Ellen Allien levanta los brazos en un momento de su 'set'.
Ellen Allien levanta los brazos en un momento de su ‘set’.

Ya dentro de la discoteca ubicada cerca de Las Salinas, la nota musical venía a cargo de Leon Vynehall, lo más parecido a un caballero de la electrónica con una refinación excelsa en selección musical. El británico fue el encargado de cerrar el Garden hasta la puesta de sol, momento en el que los allí presentes aprovecharon para entrar en las dos salas interiores. Allí, Boris Werner lanzaba sus primeros rayos en forma de techno directo que entraba de gran forma en los oídos de la gente, y mejor aún en sus piernas.

Ellen Allien, en su aparición en la Main Room, alborotó al personal con un techno berlinés fino como la seda. La alemana realizó un set que perfectamente podría escucharse en templos del género como Sisyphos o Salon zur wilden Renate. Ya con la Terrace completamente llena, Black Coffee se convirtió en el encargado de hacer bailar al público a base de House crudo y oscuro.
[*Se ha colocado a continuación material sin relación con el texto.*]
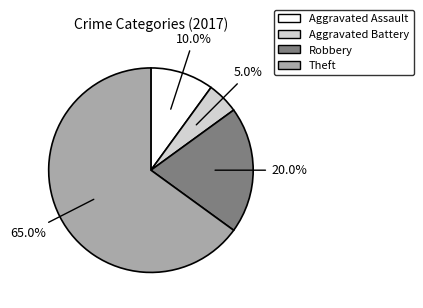

Count the number of slices in the pie.

4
El sudafricano es ahora mismo uno de los artistas más de moda en la escena internacional, no en vano, ha experimentado en los últimos años uno de los ascensos más meteóricos que se recuerdan.

Leon Vynehall saluda al público durante su sesión en el 'Garden'.
Leon Vynehall saluda al público durante su sesión en el ‘Garden’.

Pero aún quedaba el gran momento de la noche. Seth Troxler subía al escenario de la Terrace y los allí presentes levantaron al unísono los brazos al aire. El americano es toda una institución entre esas cuatro paredes y no defraudó con un set difícilmente catalogable dónde la única finalidad tangible es hacer disfrutar a la gente.